**THE TASK**
Determine how many lines in the data below contain "búsqueda" and write only that number.

** Opening DATASET EXCERPTS block **

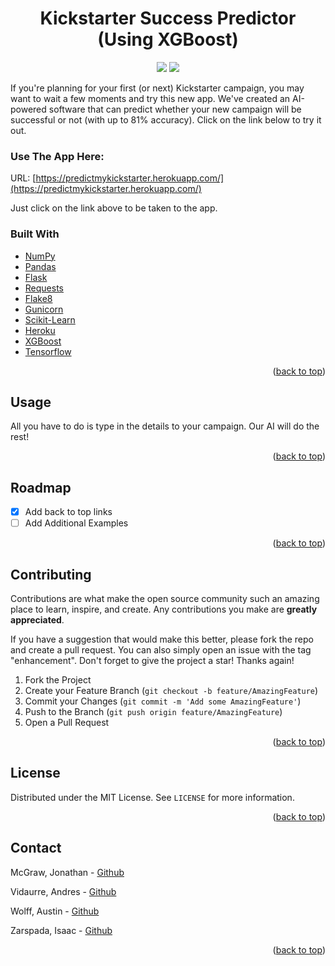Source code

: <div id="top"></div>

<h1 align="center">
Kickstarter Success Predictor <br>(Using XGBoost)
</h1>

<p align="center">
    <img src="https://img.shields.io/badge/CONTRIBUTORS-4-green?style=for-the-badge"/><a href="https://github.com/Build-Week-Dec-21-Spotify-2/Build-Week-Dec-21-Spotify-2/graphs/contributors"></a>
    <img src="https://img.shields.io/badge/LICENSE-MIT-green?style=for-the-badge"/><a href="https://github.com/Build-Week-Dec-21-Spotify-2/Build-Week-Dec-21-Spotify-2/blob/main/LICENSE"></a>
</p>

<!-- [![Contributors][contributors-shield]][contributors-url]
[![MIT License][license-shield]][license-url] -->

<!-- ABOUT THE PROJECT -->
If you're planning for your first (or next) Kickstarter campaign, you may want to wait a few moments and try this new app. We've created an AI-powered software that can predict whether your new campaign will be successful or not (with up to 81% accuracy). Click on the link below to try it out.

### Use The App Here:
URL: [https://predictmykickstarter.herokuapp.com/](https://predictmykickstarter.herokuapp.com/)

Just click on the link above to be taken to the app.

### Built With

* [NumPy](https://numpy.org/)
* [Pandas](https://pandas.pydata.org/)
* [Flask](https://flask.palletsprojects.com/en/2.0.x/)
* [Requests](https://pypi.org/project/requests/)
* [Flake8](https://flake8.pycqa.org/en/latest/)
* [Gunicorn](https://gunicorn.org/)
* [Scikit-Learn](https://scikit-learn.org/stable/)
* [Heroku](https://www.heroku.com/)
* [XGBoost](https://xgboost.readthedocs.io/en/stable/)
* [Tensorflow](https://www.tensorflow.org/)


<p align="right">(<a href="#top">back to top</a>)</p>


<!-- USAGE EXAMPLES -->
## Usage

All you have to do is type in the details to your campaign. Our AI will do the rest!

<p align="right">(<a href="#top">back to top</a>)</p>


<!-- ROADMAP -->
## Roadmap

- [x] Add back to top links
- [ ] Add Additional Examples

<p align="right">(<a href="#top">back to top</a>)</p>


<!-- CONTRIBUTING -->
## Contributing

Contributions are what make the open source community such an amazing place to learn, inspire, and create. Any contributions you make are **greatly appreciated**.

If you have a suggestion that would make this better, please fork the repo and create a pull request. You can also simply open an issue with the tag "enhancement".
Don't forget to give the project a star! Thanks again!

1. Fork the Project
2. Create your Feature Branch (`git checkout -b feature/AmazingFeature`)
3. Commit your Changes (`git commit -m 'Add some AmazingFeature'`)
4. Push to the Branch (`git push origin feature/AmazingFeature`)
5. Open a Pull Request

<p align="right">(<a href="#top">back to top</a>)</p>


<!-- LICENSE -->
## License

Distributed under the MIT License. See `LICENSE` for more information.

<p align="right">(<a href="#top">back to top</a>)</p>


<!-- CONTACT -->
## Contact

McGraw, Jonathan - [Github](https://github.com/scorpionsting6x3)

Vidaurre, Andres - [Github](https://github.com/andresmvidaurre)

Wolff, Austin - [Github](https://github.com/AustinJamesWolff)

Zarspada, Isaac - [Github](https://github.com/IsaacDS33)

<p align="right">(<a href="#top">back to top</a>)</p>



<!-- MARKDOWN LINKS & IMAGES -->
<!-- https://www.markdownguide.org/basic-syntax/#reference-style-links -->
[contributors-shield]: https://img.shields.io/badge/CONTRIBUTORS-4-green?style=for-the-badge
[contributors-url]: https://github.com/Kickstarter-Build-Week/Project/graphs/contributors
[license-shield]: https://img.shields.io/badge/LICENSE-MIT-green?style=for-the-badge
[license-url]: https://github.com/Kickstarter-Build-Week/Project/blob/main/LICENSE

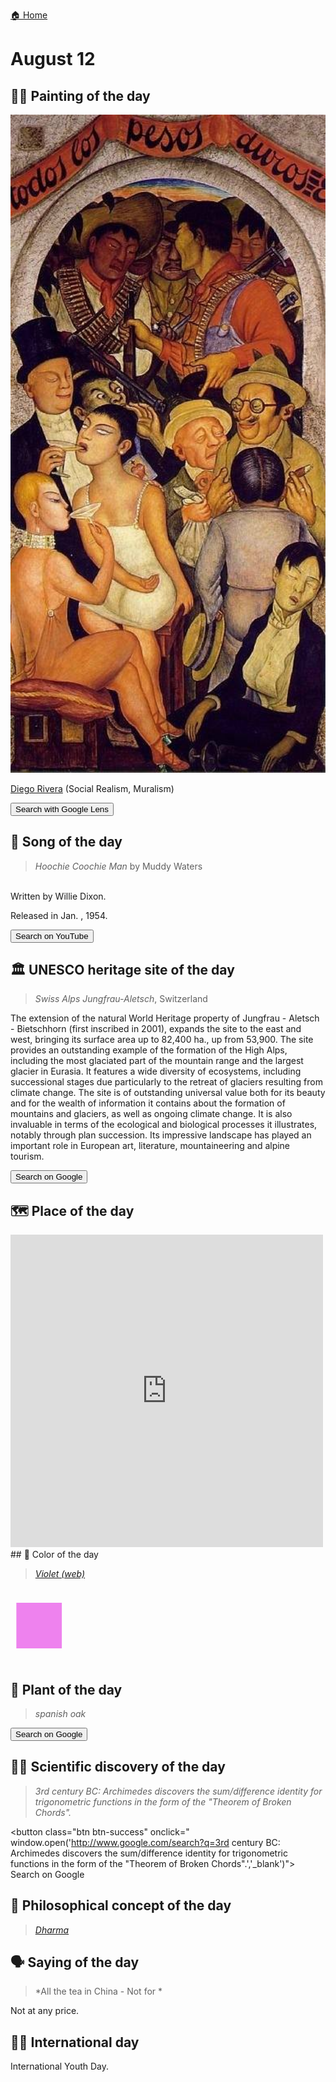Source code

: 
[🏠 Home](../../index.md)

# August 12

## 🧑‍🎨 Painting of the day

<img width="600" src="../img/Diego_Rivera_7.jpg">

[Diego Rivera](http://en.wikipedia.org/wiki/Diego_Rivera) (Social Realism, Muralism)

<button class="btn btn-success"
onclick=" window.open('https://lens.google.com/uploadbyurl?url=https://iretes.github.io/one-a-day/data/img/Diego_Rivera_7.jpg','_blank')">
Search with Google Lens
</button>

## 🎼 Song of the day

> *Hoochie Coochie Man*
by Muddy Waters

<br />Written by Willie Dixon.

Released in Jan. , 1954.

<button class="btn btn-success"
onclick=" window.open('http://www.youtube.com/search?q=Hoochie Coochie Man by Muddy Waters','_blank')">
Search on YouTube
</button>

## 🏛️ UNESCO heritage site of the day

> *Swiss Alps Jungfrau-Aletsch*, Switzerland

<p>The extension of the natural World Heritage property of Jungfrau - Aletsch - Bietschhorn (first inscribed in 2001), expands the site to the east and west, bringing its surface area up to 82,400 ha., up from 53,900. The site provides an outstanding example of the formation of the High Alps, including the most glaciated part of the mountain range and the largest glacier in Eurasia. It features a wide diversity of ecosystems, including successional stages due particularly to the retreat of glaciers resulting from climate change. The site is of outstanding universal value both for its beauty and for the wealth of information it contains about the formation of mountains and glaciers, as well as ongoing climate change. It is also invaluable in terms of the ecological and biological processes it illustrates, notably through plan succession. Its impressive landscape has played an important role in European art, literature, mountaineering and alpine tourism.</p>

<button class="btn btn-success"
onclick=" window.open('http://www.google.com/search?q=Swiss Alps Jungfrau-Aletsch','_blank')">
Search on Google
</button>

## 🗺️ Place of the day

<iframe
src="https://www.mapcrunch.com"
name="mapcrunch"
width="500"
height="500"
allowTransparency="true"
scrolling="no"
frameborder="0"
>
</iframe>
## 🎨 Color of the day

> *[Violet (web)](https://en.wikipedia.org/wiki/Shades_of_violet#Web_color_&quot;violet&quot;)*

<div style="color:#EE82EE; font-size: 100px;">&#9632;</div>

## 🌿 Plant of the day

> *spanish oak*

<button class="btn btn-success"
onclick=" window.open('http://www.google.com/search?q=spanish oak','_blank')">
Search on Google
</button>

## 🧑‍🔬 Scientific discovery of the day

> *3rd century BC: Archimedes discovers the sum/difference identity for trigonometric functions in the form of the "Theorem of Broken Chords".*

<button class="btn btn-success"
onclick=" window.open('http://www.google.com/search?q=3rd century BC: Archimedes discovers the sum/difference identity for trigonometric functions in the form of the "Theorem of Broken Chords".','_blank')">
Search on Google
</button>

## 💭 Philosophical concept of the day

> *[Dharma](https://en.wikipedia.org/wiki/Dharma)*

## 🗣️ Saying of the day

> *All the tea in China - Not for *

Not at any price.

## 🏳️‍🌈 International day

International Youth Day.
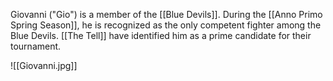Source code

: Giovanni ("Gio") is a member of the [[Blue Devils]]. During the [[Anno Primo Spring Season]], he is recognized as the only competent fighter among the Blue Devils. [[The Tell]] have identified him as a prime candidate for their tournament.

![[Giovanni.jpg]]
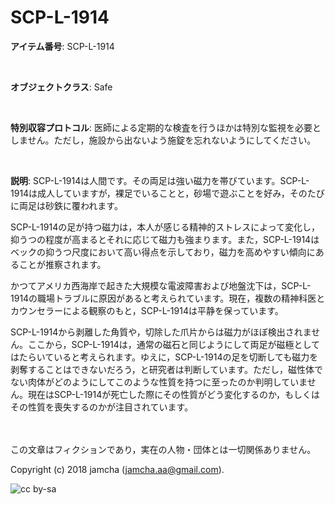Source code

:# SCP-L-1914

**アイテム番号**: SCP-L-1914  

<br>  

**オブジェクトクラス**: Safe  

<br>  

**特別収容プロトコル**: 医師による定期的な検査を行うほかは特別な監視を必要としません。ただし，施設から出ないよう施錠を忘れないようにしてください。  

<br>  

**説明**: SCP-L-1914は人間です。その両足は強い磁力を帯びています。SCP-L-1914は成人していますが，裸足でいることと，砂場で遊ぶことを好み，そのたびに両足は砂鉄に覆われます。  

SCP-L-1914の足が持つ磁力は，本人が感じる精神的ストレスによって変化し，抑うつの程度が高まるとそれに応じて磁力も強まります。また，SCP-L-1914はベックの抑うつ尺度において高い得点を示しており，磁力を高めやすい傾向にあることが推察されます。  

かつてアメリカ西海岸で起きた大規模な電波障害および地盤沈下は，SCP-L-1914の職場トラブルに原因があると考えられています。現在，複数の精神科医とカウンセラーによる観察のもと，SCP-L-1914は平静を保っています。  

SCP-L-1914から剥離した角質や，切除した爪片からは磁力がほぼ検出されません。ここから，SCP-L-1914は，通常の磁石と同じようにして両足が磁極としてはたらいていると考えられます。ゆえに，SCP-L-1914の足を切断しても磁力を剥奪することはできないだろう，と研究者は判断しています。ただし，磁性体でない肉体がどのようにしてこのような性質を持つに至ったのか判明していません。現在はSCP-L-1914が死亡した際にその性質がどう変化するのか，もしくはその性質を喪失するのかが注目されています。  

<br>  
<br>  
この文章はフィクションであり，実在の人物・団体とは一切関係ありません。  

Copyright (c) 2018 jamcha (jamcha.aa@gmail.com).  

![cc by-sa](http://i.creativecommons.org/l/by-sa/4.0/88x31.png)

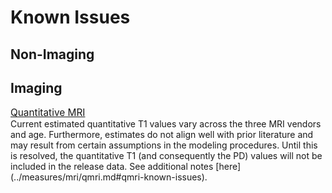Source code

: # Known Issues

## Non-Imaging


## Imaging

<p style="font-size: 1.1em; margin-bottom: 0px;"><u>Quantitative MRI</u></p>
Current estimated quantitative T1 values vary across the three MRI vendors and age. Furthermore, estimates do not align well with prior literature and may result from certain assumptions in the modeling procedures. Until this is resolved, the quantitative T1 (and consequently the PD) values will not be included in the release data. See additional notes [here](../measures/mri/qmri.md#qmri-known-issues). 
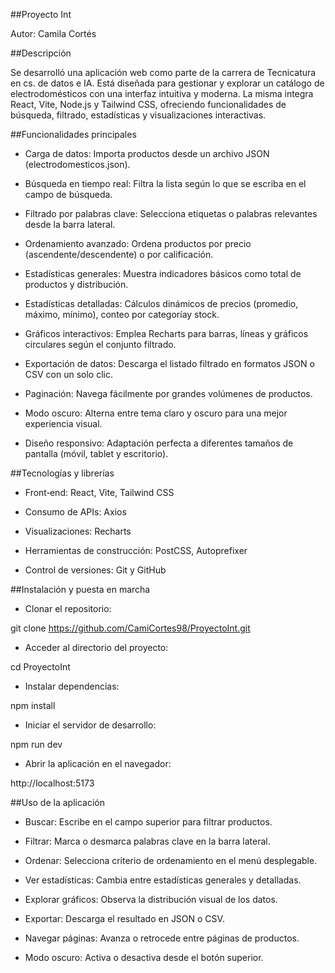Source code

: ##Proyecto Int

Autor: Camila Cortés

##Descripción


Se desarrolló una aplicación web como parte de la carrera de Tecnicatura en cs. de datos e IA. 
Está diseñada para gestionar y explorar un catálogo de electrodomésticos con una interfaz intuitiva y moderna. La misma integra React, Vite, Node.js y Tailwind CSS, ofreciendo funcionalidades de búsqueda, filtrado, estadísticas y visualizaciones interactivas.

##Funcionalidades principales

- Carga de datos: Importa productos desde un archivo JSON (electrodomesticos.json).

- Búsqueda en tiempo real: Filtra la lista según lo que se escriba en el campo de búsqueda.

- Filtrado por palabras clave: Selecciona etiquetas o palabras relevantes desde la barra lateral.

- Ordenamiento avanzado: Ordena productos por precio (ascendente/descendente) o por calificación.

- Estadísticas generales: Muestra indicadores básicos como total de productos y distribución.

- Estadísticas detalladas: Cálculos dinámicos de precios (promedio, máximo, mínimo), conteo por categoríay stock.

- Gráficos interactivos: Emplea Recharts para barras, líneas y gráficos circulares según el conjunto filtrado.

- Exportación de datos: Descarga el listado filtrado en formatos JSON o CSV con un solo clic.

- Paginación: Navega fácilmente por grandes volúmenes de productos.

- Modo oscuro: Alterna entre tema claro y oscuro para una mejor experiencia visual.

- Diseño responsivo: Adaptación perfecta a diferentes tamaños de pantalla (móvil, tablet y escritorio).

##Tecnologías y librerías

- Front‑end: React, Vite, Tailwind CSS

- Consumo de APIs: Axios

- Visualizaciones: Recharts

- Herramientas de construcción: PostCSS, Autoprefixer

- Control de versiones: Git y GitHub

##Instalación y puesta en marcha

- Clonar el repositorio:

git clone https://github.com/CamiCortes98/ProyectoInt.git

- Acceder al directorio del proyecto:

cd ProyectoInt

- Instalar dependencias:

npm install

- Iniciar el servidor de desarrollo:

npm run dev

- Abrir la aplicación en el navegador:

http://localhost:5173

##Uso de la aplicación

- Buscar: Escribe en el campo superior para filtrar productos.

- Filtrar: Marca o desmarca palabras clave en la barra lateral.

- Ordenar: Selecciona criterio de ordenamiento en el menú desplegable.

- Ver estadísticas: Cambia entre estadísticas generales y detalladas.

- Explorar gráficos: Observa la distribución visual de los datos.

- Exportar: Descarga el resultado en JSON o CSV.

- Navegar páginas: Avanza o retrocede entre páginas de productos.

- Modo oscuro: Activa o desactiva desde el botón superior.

** Closing DATASET EXCERPTS block **

**WRITTEN RESPONSE**
2